La Corte di Cassazione, con sentenza n. 11027 del 5 maggio 2017, torna a pronunciarsi in tema di licenziamento disciplinare. Nella sentenza in esame, la Corte, richiamando precedenti giurisprudenziali, ha ribadito che il giudice non può estendere il catalogo delle giuste cause o dei giustificati motivi soggettivi di licenziamento oltre quanto stabilito dall’autonomia delle parti. Ciò significa, secondo la Corte, che condotte pur astrattamente ed eventualmente suscettibili di integrare giusta causa o giustificato motivo soggettivo ai sensi di legge non possono rientrare nel relativo novero se l’autonomia collettiva le ha espressamente escluse, prevedendo per esse sanzioni meramente conservative. In sostanza è illegittimo il recesso adottato in relazione ad una condotta (nel caso di specie diverbio non seguito da vie di fatto) che il contratto collettivo di settore non punisce con la misura estrema.
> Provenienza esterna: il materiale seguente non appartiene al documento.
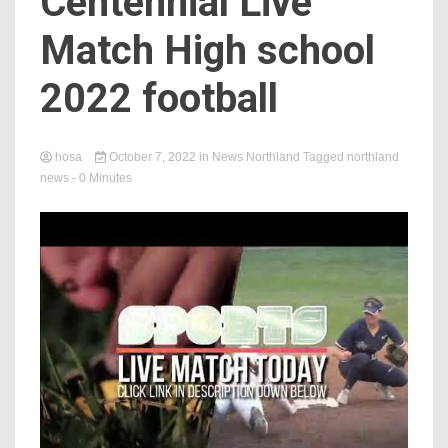
Centennial Live
Match High school
2022 football
hosa
October 7, 2022
in
News Northland
Tagged
northland
news
- 0 Minutes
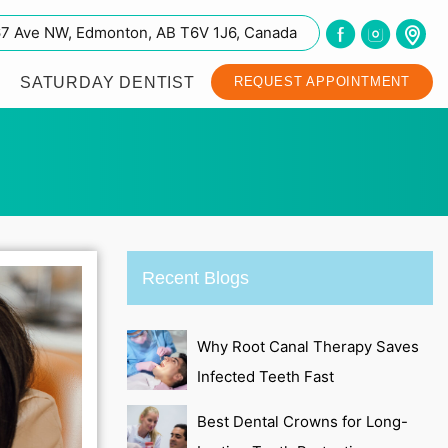
67 Ave NW, Edmonton, AB T6V 1J6, Canada
SATURDAY DENTIST
REQUEST APPOINTMENT
Recent Blogs
Why Root Canal Therapy Saves
Infected Teeth Fast
Best Dental Crowns for Long-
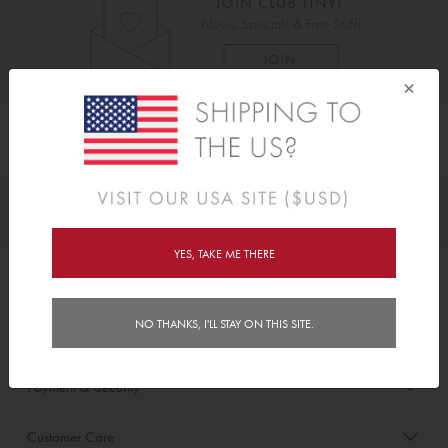
×
As Seen On
Awards
YES, TAKE ME THERE
Order/Account Info
NO THANKS, I'LL STAY ON THIS SITE.
Delivery
Payment & Security
Customer Care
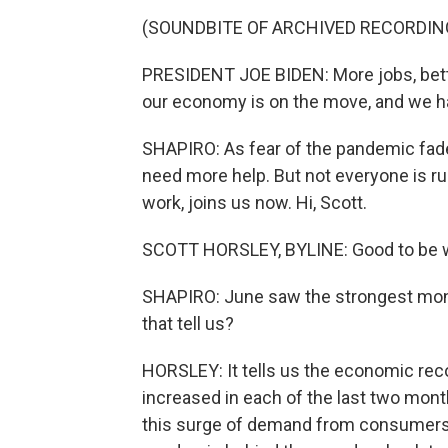
(SOUNDBITE OF ARCHIVED RECORDIN
PRESIDENT JOE BIDEN: More jobs, bette
our economy is on the move, and we h
SHAPIRO: As fear of the pandemic fad
need more help. But not everyone is ru
work, joins us now. Hi, Scott.
SCOTT HORSLEY, BYLINE: Good to be wo
SHAPIRO: June saw the strongest mon
that tell us?
HORSLEY: It tells us the economic rec
increased in each of the last two mont
this surge of demand from consumers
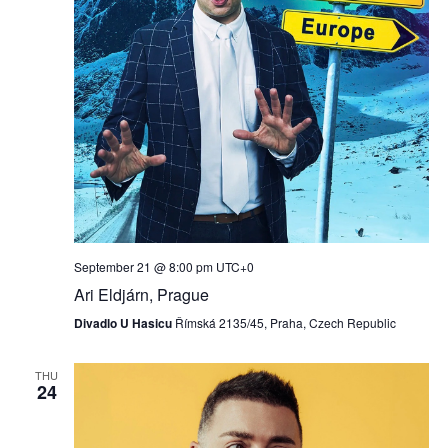
September 21 @ 8:00 pm
UTC+0
Ari Eldjárn, Prague
Divadlo U Hasicu
Římská 2135/45, Praha, Czech Republic
THU
24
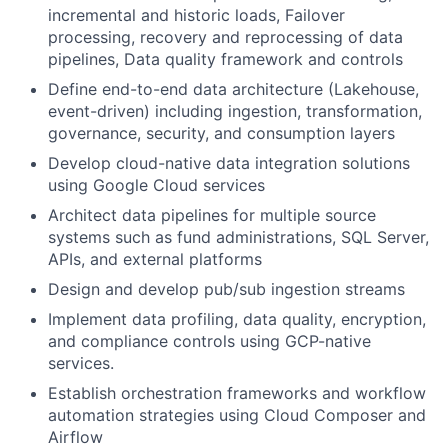
incremental and historic loads, Failover
processing, recovery and reprocessing of data
pipelines, Data quality framework and controls
Define end-to-end data architecture (Lakehouse,
event-driven) including ingestion, transformation,
governance, security, and consumption layers
Develop cloud-native data integration solutions
using Google Cloud services
Architect data pipelines for multiple source
systems such as fund administrations, SQL Server,
APIs, and external platforms
Design and develop pub/sub ingestion streams
Implement data profiling, data quality, encryption,
and compliance controls using GCP-native
services.
Establish orchestration frameworks and workflow
automation strategies using Cloud Composer and
Airflow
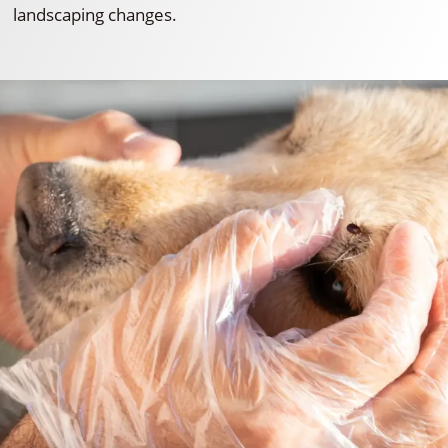
landscaping changes.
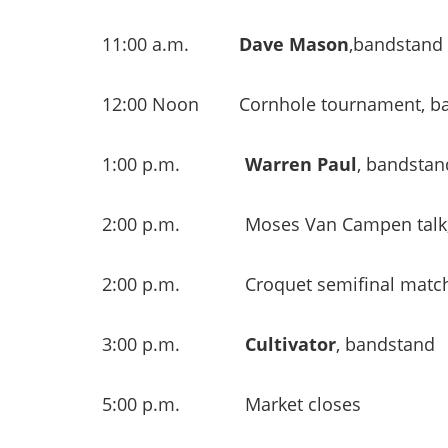
11:00 a.m.
Dave Mason
,bandstand
12:00 Noon Cornhole tournament, bas
1:00 p.m.
Warren Paul
, bandstan
2:00 p.m. Moses Van Campen talk, G
2:00 p.m. Croquet semifinal matc
3:00 p.m.
Cultivator
, bandstand
5:00 p.m. Market closes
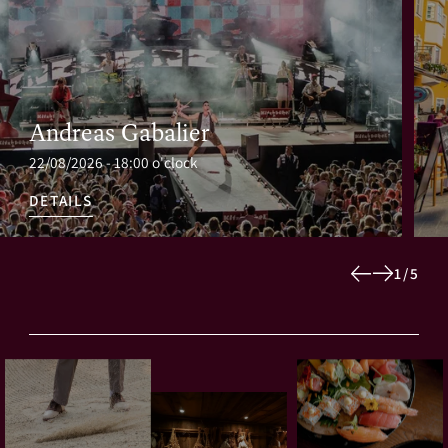
Andreas Gabalier
22/08/2026 - 18:00 o'clock
DETAILS
1
/
5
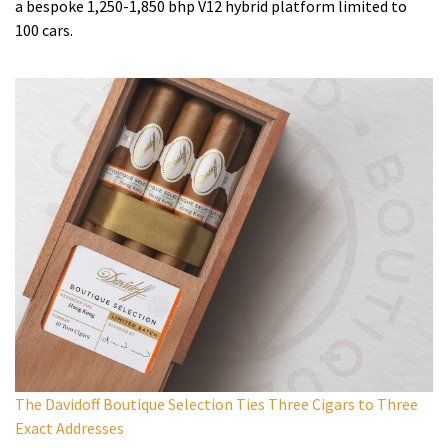
a bespoke 1,250-1,850 bhp V12 hybrid platform limited to
100 cars.
The Davidoff Boutique Selection Ties Three Cigars to Three
Exact Addresses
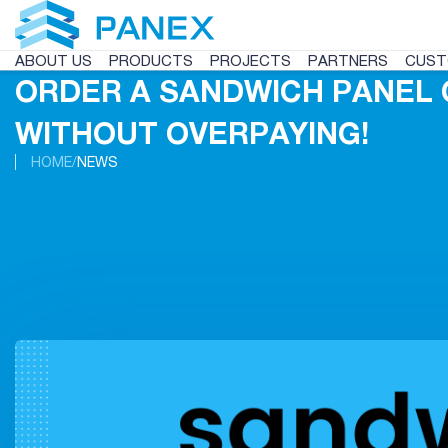
ABOUT US
PRODUCTS
PROJECTS
PARTNERS
CUST
ORDER A SANDWICH PANEL 
WITHOUT OVERPAYING!
HOME
NEWS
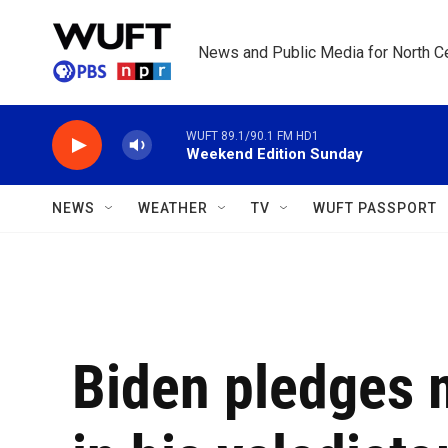
Skip to main content
News and Public Media for North Ce
WUFT 89.1/90.1 FM HD1
Weekend Edition Sunday
NEWS
WEATHER
TV
WUFT PASSPORT
Biden pledges m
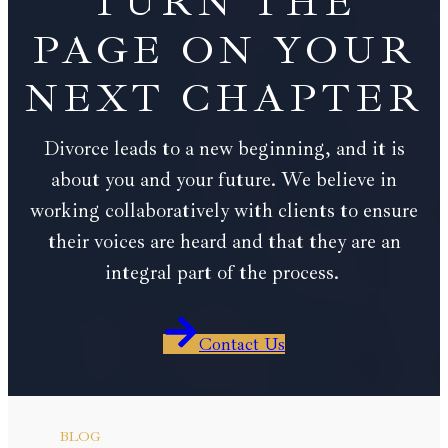
TURN THE
PAGE ON YOUR
NEXT CHAPTER
Divorce leads to a new beginning, and it is
about you and your future. We believe in
working collaboratively with clients to ensure
their voices are heard and that they are an
integral part of the process.
Contact Us
BLOG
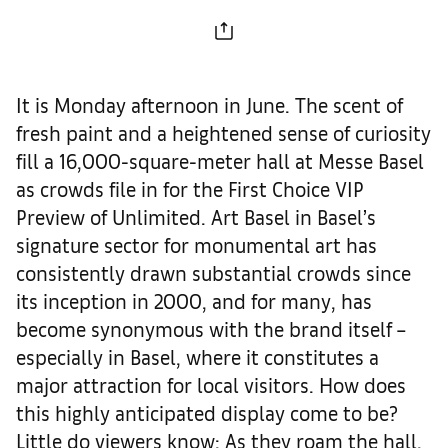
It is Monday afternoon in June. The scent of
fresh paint and a heightened sense of curiosity
fill a 16,000-square-meter hall at Messe Basel
as crowds file in for the First Choice VIP
Preview of Unlimited. Art Basel in Basel’s
signature sector for monumental art has
consistently drawn substantial crowds since
its inception in 2000, and for many, has
become synonymous with the brand itself –
especially in Basel, where it constitutes a
major attraction for local visitors. How does
this highly anticipated display come to be?
Little do viewers know: As they roam the hall,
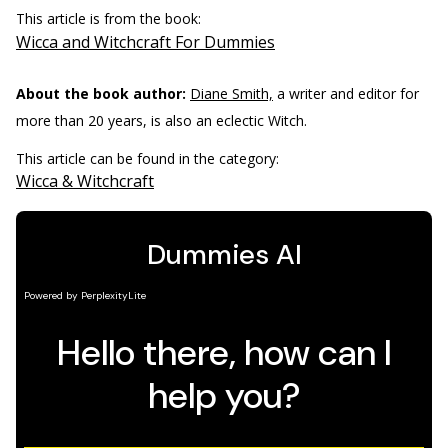
This article is from the book:
Wicca and Witchcraft For Dummies
About the book author:
Diane Smith,
a writer and editor for
more than 20 years, is also an eclectic Witch.
This article can be found in the category:
Wicca & Witchcraft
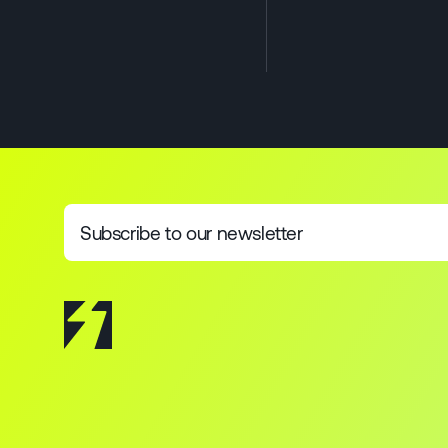
Subscribe to our newsletter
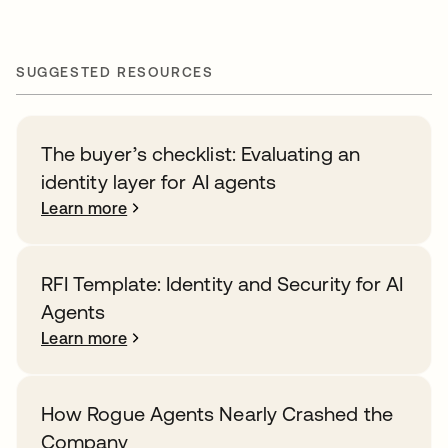
SUGGESTED RESOURCES
The buyer’s checklist: Evaluating an
identity layer for AI agents
Learn more
RFI Template: Identity and Security for AI
Agents
Learn more
How Rogue Agents Nearly Crashed the
Company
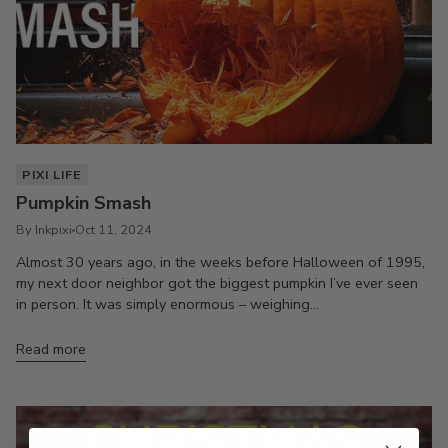
PIXI LIFE
Pumpkin Smash
By Inkpixi
Oct 11, 2024
Almost 30 years ago, in the weeks before Halloween of 1995,
my next door neighbor got the biggest pumpkin I’ve ever seen
in person. It was simply enormous – weighing...
Read more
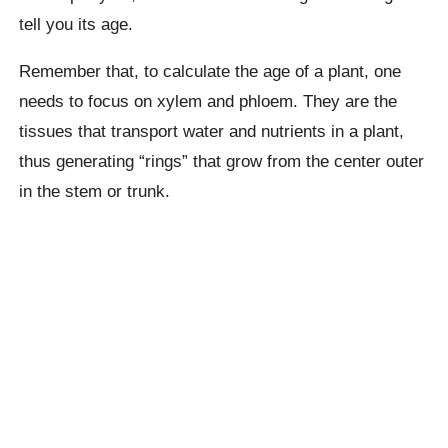
tell you its age.
Remember that, to calculate the age of a plant, one
needs to focus on xylem and phloem. They are the
tissues that transport water and nutrients in a plant,
thus generating “rings” that grow from the center outer
in the stem or trunk.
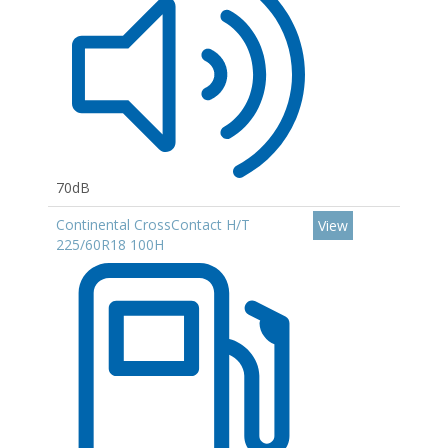
70dB
Continental CrossContact H/T
View
225/60R18 100H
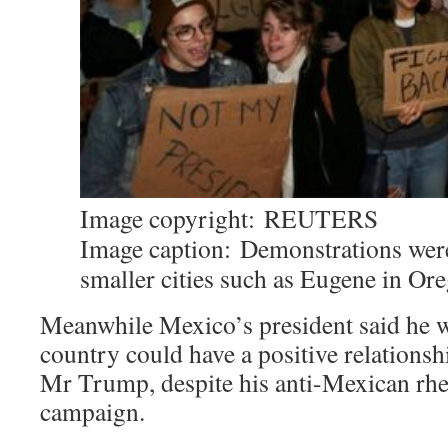
Image copyright:
REUTERS
Image caption:
Demonstrations were
smaller cities such as Eugene in Or
Meanwhile Mexico’s president said he w
country could have a positive relations
Mr Trump, despite his anti-Mexican rhe
campaign.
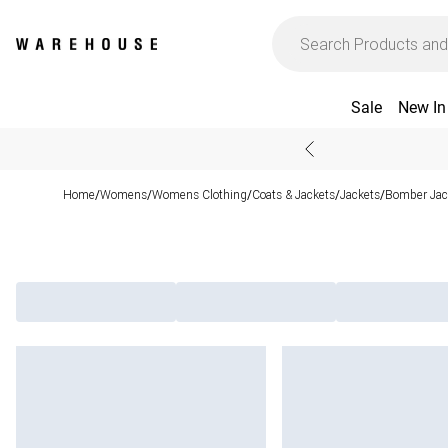
Sale
New In
Home
Womens
Womens Clothing
Coats & Jackets
Jackets
Bomber Jac
/
/
/
/
/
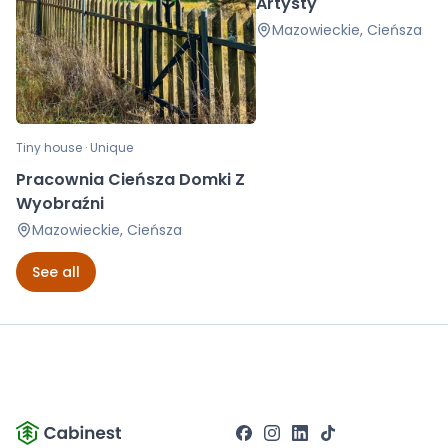
Artysty
Mazowieckie, Cieńsza
Tiny house · Unique
Pracownia Cieńsza Domki Z
Wyobraźni
Mazowieckie, Cieńsza
See all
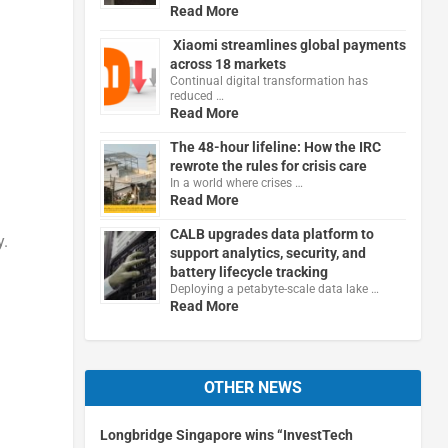
Read More
Xiaomi streamlines global payments
across 18 markets
Continual digital transformation has
reduced …
Read More
The 48-hour lifeline: How the IRC
rewrote the rules for crisis care
In a world where crises …
Read More
CALB upgrades data platform to
y.
support analytics, security, and
battery lifecycle tracking
Deploying a petabyte-scale data lake …
Read More
OTHER NEWS
Longbridge Singapore wins “InvestTech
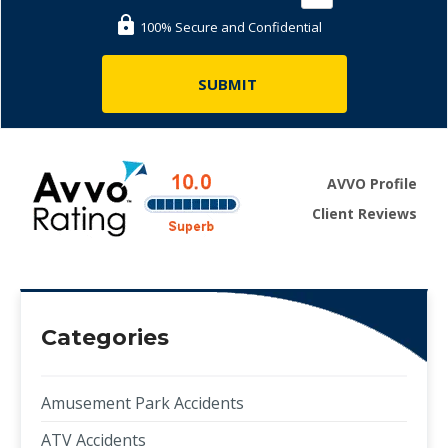
100% Secure and Confidential
AVVO Profile
Client Reviews
Categories
Amusement Park Accidents
ATV Accidents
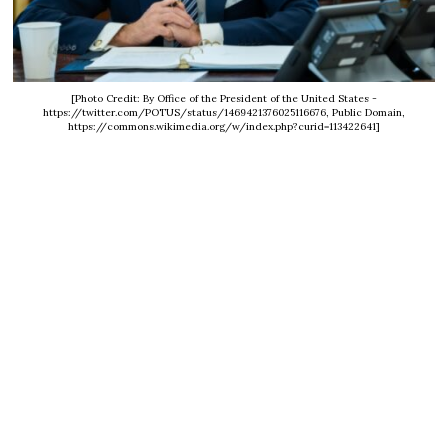
[Photo Credit: By Office of the President of the United States -
https://twitter.com/POTUS/status/1469421376025116676, Public Domain,
https://commons.wikimedia.org/w/index.php?curid=113422641]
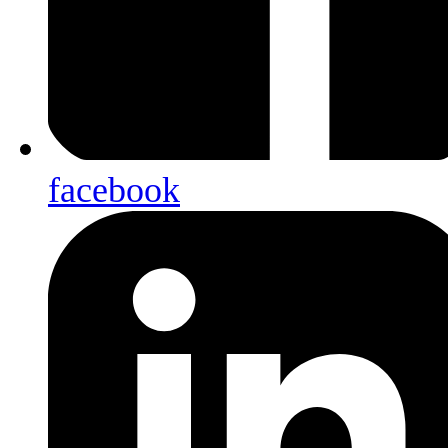
facebook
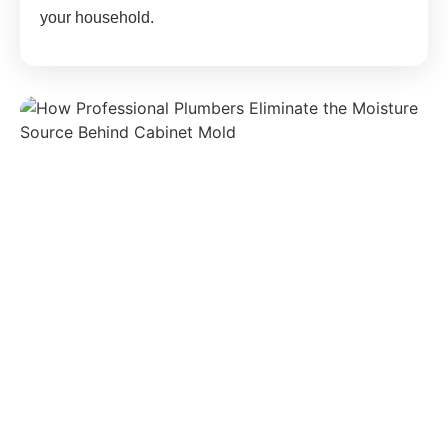
your household.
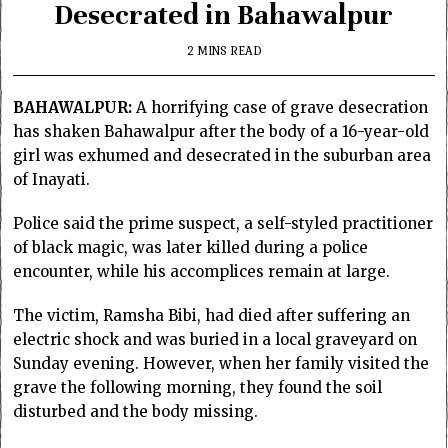
Desecrated in Bahawalpur
2 MINS READ
BAHAWALPUR:
A horrifying case of grave desecration
has shaken Bahawalpur after the body of a 16-year-old
girl was exhumed and desecrated in the suburban area
of Inayati.
Police said the prime suspect, a self-styled practitioner
of black magic, was later killed during a police
encounter, while his accomplices remain at large.
The victim, Ramsha Bibi, had died after suffering an
electric shock and was buried in a local graveyard on
Sunday evening. However, when her family visited the
grave the following morning, they found the soil
disturbed and the body missing.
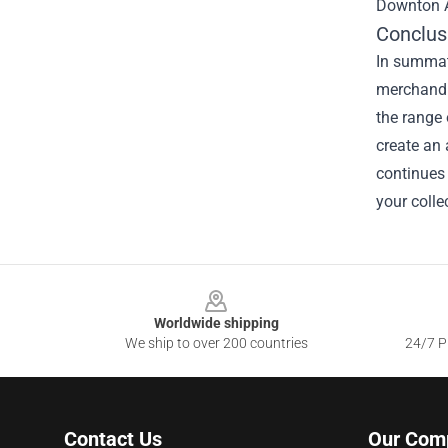
Downton A
Conclus
In summati
merchandis
the range 
create an 
continues 
your colle
Footer
Worldwide shipping
We ship to over 200 countries
24/7 Pr
Contact Us
Our Com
La Corte di Cassazione, con la sentenza n. 11404 del 10 maggio 2017, ha osservato che anche in caso di licenziamento collettivo per cessazione dell’attività aziendale non può essere derogato il termine di 7 giorni per l’invio della comunicazione finale sull’applicazione dei criteri di scelta dei lavoratori di cui all’art. 4, comma 9, della legge 223/1991, rivestendo carattere essenziale. Così decidendo la Corte respinge la tesi per cui, in presenza di una simile situazione, non vi sarebbe alcuna esigenza di verificare l’applicazione dei criteri di scelta, verificandosi l’azzeramento dell’intero organico. A parere della Corte, infatti, il rispetto dell’obbligo di comunicare ex post le modalità applicative dei criteri di scelta conserva la sua funzione di garanzia e di controllo anche in caso di dichiarata cessazione dell’attività aziendale. Ciò in quanto è necessario poter verificare che la decisione di eliminare l’organico aziendale non dissimuli fattispecie di segno differente, tra cui la cessione dell’azienda o la ripresa della medesima attività sotto diversa insegna o in diverso contesto territoriale.